More information below the break.

This workshop seeks scholars whose work reckons with some aspect of the British presence and legacy in mainland Latin America—whether in terms of formal colonial control, an “empire of neglect,” or informal empire. Especially welcome are those who question the very notion of “British Studies,” and, more generally, put critical pressure on “Area Studies” frameworks developed during the Cold War, and see their work in productive tension with such formulations.

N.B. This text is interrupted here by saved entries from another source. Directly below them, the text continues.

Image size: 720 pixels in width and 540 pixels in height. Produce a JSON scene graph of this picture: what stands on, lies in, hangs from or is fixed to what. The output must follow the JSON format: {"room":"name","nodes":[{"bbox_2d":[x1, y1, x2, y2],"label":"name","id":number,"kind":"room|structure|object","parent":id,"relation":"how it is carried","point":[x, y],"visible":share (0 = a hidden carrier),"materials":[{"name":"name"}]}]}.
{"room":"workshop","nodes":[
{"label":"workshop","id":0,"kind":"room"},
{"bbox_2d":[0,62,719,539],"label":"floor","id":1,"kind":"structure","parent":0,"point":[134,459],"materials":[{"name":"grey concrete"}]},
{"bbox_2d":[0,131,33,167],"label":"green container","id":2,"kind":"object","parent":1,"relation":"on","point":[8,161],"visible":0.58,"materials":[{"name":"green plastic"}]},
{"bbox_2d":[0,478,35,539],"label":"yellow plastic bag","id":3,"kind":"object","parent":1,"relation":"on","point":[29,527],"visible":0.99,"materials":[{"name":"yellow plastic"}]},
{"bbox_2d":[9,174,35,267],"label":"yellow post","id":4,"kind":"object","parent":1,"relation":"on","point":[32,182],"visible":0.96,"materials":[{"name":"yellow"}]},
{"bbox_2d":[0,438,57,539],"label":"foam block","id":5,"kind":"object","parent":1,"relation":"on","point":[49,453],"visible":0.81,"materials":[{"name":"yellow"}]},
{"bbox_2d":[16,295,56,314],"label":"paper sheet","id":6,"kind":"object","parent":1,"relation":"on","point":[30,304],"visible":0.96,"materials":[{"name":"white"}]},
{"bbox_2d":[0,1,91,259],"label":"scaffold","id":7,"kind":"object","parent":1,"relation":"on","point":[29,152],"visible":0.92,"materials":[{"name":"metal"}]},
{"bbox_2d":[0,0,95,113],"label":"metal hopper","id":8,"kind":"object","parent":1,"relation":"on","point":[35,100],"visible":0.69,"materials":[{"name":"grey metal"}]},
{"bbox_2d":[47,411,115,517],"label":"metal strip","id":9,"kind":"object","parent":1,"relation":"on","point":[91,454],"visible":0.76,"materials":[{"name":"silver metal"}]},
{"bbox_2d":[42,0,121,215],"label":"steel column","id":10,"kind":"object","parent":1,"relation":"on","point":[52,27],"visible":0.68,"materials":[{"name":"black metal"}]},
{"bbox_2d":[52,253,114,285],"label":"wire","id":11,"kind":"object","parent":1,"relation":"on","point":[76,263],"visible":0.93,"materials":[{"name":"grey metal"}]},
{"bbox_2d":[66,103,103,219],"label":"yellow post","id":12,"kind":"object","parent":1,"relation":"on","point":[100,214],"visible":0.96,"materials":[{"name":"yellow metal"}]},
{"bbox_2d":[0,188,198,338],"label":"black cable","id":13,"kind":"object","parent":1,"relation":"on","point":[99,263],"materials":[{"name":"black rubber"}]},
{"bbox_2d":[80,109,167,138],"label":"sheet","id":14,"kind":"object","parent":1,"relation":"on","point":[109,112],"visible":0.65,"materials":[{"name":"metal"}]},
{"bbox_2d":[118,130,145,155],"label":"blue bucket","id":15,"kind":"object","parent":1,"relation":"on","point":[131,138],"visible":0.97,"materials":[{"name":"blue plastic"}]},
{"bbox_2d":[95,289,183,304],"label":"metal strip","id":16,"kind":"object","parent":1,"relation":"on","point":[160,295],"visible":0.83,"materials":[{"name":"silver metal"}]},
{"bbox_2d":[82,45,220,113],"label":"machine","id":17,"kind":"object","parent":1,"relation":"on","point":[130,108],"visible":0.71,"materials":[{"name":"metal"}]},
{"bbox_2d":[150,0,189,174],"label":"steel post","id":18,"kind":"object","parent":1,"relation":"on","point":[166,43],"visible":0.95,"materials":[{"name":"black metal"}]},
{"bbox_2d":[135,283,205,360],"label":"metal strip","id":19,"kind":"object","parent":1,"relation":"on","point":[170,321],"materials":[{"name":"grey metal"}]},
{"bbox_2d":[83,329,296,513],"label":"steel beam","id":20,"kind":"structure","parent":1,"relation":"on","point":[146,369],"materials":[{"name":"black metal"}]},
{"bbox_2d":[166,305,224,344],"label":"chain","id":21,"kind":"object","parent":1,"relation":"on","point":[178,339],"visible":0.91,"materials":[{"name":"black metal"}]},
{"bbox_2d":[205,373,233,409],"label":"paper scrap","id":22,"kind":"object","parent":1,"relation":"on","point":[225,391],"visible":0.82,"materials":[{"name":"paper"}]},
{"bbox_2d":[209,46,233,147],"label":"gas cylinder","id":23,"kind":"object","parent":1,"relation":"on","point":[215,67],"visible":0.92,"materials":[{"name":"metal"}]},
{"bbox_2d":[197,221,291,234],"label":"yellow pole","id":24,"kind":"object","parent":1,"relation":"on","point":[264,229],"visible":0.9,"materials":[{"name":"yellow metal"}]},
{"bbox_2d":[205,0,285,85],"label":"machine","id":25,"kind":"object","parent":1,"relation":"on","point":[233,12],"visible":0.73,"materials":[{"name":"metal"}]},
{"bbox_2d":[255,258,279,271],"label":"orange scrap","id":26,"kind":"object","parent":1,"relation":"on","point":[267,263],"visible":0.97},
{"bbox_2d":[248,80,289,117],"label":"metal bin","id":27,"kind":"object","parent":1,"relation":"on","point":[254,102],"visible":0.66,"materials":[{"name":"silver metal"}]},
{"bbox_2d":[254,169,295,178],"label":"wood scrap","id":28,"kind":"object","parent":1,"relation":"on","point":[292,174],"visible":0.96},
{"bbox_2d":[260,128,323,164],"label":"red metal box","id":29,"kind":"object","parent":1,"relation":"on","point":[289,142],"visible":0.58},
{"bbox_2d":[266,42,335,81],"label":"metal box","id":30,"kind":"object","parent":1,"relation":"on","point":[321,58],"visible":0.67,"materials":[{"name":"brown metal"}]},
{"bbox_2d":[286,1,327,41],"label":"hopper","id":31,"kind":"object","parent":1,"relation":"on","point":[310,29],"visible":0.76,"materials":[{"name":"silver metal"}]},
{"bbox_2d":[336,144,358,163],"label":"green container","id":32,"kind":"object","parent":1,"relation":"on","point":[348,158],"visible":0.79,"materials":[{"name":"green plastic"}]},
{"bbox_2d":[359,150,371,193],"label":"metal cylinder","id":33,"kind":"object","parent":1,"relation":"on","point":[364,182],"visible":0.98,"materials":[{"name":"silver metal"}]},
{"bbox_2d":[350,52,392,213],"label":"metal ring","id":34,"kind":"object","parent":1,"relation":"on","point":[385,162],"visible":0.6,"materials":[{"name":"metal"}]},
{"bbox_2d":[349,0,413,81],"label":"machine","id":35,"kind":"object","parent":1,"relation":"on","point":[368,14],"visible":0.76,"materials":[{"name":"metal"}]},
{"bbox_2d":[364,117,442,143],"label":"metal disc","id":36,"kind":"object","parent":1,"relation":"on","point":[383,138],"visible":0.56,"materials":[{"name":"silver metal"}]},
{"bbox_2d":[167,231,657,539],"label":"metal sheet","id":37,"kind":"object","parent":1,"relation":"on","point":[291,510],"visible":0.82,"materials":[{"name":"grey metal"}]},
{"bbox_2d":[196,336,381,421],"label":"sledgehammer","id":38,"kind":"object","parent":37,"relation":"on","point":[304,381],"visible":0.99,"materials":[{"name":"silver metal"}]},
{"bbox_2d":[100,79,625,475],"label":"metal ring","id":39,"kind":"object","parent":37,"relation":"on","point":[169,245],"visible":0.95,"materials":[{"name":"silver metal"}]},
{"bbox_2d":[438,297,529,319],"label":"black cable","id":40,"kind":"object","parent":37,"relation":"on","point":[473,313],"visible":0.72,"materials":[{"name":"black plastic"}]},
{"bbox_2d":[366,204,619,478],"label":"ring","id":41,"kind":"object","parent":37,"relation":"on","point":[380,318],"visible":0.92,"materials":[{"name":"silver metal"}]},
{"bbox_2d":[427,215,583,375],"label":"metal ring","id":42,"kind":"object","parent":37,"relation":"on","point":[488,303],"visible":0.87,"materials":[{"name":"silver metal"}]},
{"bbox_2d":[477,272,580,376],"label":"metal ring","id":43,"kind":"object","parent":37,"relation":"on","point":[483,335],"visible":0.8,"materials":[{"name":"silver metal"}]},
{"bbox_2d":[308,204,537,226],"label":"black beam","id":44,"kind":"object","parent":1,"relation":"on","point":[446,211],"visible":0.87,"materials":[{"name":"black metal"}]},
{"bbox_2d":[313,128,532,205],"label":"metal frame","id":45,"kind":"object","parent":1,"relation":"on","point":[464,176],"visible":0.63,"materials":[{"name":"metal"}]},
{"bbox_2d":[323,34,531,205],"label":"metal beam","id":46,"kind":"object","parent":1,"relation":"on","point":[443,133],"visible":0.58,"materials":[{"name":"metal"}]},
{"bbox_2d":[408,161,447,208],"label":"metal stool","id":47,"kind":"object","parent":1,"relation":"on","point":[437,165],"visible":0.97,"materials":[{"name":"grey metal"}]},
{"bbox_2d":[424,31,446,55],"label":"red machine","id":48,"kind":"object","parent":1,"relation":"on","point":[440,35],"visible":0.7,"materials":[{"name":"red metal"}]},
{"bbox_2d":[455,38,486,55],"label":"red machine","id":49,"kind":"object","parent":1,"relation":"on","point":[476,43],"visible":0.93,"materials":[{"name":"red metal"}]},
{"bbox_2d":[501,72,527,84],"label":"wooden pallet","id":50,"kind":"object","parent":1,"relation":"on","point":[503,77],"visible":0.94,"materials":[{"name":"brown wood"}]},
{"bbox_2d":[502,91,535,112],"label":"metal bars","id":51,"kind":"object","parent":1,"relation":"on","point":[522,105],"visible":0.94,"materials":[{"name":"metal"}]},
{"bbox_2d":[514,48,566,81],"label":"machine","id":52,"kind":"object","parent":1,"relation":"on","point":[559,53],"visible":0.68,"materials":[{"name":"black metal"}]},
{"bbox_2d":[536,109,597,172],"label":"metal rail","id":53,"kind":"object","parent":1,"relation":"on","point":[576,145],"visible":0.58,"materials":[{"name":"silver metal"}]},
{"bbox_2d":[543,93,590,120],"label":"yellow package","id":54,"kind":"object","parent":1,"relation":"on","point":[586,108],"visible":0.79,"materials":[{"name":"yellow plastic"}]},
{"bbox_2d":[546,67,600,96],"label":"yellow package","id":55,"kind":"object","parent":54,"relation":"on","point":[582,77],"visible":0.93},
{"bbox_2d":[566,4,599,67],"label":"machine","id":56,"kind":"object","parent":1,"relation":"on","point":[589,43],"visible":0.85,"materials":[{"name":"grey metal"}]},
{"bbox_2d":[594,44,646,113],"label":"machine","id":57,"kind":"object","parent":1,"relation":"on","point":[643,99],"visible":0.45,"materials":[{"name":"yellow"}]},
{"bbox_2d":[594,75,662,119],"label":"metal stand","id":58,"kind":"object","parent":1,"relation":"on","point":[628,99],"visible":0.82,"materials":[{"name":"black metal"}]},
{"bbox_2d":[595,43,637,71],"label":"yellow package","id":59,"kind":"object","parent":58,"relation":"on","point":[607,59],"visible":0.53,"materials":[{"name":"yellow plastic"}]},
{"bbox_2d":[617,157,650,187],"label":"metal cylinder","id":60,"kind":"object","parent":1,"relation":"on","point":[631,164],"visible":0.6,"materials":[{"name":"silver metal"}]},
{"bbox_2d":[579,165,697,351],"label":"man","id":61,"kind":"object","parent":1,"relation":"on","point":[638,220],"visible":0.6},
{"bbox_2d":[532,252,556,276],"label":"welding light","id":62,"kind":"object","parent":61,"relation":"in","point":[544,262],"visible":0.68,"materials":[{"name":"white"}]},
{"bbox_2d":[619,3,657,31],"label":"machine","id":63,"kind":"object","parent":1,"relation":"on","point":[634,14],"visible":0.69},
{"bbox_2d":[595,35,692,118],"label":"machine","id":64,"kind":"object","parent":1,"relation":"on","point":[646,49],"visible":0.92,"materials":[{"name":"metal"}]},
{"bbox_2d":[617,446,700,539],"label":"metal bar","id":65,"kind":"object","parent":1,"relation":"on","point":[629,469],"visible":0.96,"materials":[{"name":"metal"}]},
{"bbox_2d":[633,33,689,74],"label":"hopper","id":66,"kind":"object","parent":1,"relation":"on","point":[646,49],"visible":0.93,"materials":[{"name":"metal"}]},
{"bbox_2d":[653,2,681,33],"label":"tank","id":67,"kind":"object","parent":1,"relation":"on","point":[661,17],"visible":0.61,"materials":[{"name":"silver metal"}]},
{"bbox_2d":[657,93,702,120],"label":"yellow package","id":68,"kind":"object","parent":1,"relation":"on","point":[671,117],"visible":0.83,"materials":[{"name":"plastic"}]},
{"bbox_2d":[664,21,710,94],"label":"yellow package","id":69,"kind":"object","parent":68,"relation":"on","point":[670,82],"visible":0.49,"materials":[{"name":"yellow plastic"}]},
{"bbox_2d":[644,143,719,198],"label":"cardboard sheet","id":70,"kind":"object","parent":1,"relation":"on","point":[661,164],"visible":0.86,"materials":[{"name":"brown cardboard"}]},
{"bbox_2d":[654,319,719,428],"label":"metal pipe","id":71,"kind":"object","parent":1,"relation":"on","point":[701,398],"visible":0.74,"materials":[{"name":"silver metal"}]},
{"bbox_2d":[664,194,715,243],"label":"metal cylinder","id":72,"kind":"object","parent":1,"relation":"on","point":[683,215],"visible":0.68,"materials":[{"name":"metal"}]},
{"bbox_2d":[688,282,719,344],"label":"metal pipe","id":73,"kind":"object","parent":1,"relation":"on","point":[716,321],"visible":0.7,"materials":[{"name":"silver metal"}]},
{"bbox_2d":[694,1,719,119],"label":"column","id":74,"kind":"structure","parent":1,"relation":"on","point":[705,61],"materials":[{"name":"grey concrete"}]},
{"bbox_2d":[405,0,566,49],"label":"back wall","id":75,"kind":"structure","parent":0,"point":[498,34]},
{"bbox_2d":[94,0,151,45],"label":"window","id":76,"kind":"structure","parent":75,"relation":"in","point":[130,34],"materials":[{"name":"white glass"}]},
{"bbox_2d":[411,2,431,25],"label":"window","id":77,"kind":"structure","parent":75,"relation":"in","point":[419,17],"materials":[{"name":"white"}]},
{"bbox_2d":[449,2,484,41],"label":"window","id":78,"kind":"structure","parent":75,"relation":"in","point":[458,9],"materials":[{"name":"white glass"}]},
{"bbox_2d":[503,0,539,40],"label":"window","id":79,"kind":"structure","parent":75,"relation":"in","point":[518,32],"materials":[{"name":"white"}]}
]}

The organizers of the symposium are particularly interested in scholarship in a variety of spaces across mainland Latin America, particularly Guyana and Belize on:

  • Blackness
  • Indigeneity
  • Asian and South Asian community formations
  • Enslavement/Emancipation
  • Indenture and systems of coerced labor and carceral confinement
  • Labor
  • Resistance
  • Crossings/Diasporas/Migrations
  • Race, racial politics and racial justice
  • Gender and Sexuality
  • Empire
  • Decolonization
  • Capitalism/Neoliberalism
  • Anti-communism and counter-insurgency
  • Artistic production
  • Community activism
  • Culture/Religion
  • Environmental justice
  • The politics of language and translation

Organizers encourage papers that attend to the links between these themes as well as networks in a variety of spaces across the mainland Americas, but also among diverse historical actors— from the Miskitu coastal region to former circum-Caribbean British spaces like San Andres (Colombia), to British enslavers in Venezuela—dating from the sixteenth century to the present. Projects examining the relations between these spaces and actors and the United Kingdom would be most welcome. Scholarship from a variety of disciplines and interdisciplinary approaches from history, anthropology and literature to ethnic studies and film/performance studies is encouraged.

Decisions about submitted proposals will be made by January 3, 2022.

Workshop attendees will be expected to pre-circulate papers in advance of the workshop, which will take place on Friday, May 6, 2022, at Rutgers University, New Brunswick.